À quelques mois des municipales, jamais autant d’élus n’avaient eu affaire au juge pénal. Selon l’Observatoire SMACL, près de 2 500 élus locaux ont été mis en cause pénalement sur la mandature 2020-2026, soit une hausse de 17 % par rapport à la précédente, déjà record. Plus de 900 condamnations sont attendues.
La justice pénale s’invite ainsi au bilan de la mandature. Mais derrière le record statistique, il faut distinguer les poursuites des condamnations : l’Observatoire SMACL rappelle lui-même que plus de 1 500 élus poursuivis devraient finalement bénéficier d’une décision favorable.
Un record encore largement provisoire
Depuis trente ans, l’Observatoire SMACL analyse le risque pénal pesant sur les élus et fonctionnaires territoriaux. Son rapport 2024-2025 estime à près de 2 500 le nombre d’élus mis en cause pendant la mandature 2020-2026. Environ 914 pourraient être condamnés, mais cette projection reste nécessairement incertaine en raison de la longueur des procédures.

Le précédent record remontait à la mandature 2014-2020. En 2014, 459 élus avaient été mis en cause sur une année, niveau qui pourrait désormais devenir presque une référence ordinaire, avec une moyenne estimée proche de 430 mises en cause annuelles sur la période actuelle.
La probité au cœur du problème
Le signal le plus préoccupant ne réside pourtant pas dans le seul volume des procédures. Il concerne leur nature. Les manquements au devoir de probité constituent le premier motif de poursuite des élus : favoritisme, prise illégale d’intérêts ou encore corruption relèvent directement de la relation entre pouvoir local, commande publique et intérêts privés. Lors de la mandature précédente, ces infractions représentaient 37,6 % des motifs de poursuites.

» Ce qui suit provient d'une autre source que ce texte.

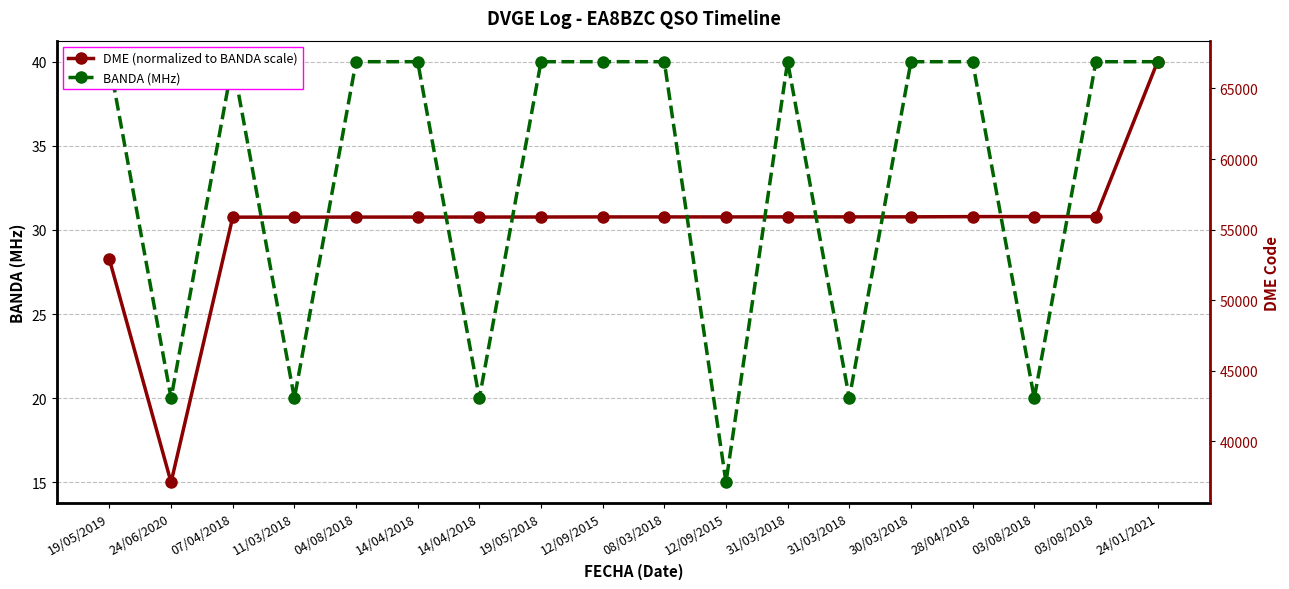

After their last crossing, which series has the higher values: DME (normalized to BANDA scale) or BANDA (MHz)?

BANDA (MHz)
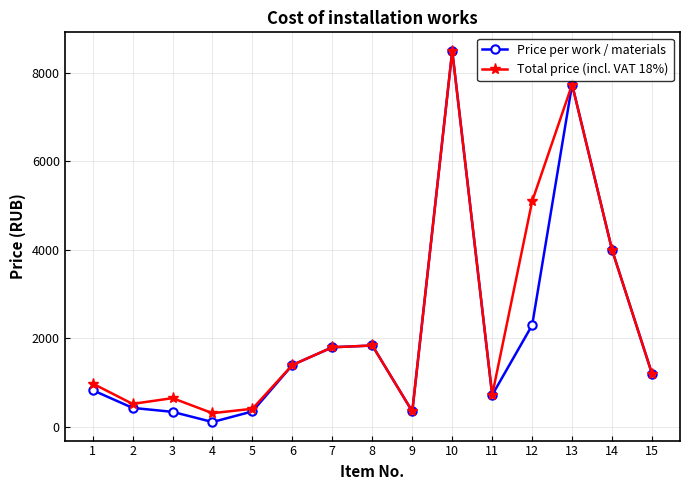

How many lines are shown in the chart?

2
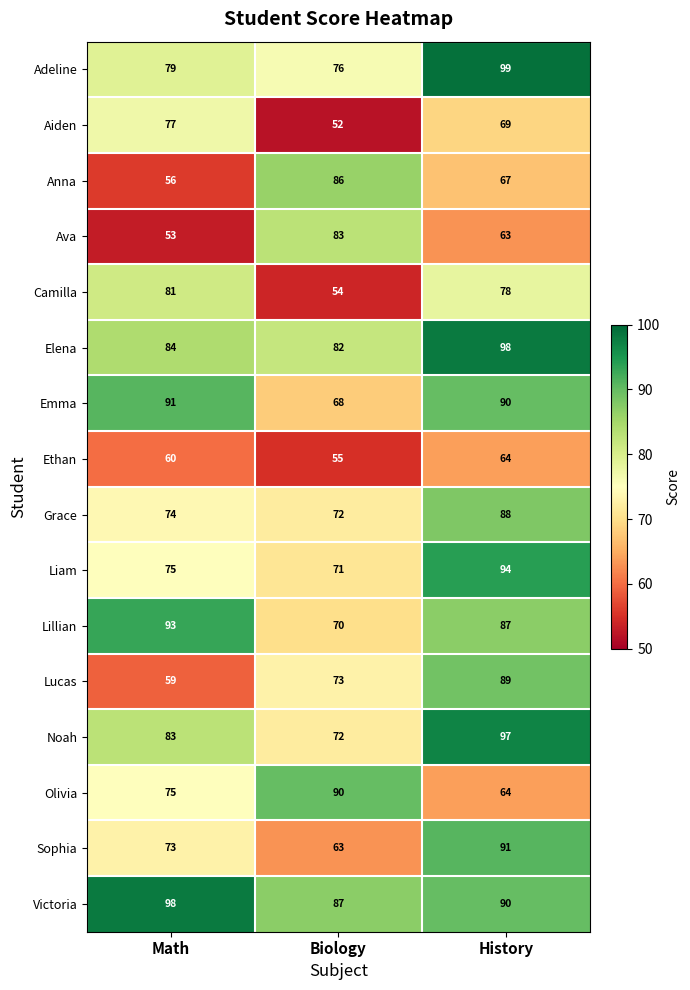

What is the smallest value displayed?

52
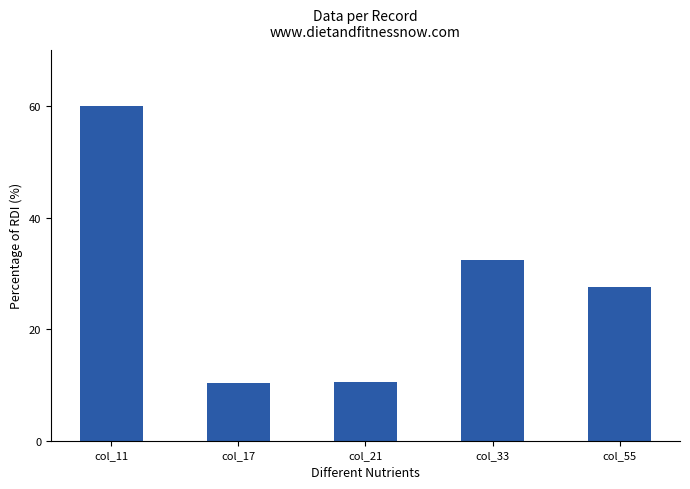

The value at col_17 is 10.3. True or false?

True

L’exposition n’est évidemment pas identique pour tous les élus. Les titulaires de fonctions exécutives sont davantage concernés, notamment parce qu’ils disposent de responsabilités et de pouvoirs décisionnels plus importants. Pour les maires, le taux de mise en cause pénale atteignait ainsi 2,94 % sur la période de référence étudiée.

Ces projections restent provisoires : les procédures durent en moyenne six ans avant consolidation.Une mise en cause n’est pas une condamnation, et la présomption d’innocence demeure intangible. Mais ils posent une question politique difficile à éluder : comment garantir que la puissance financière et administrative considérable des collectivités ne devienne pas un terrain favorable aux conflits d’intérêts ?
À l’approche des municipales, la probité ne devrait donc pas être réduite à un argument de campagne. Elle constitue une question de contrôle du pouvoir local. Car lorsque la commande publique, les réseaux d’influence et les responsabilités électives se concentrent entre quelques mains, la transparence devient une condition de la confiance publique.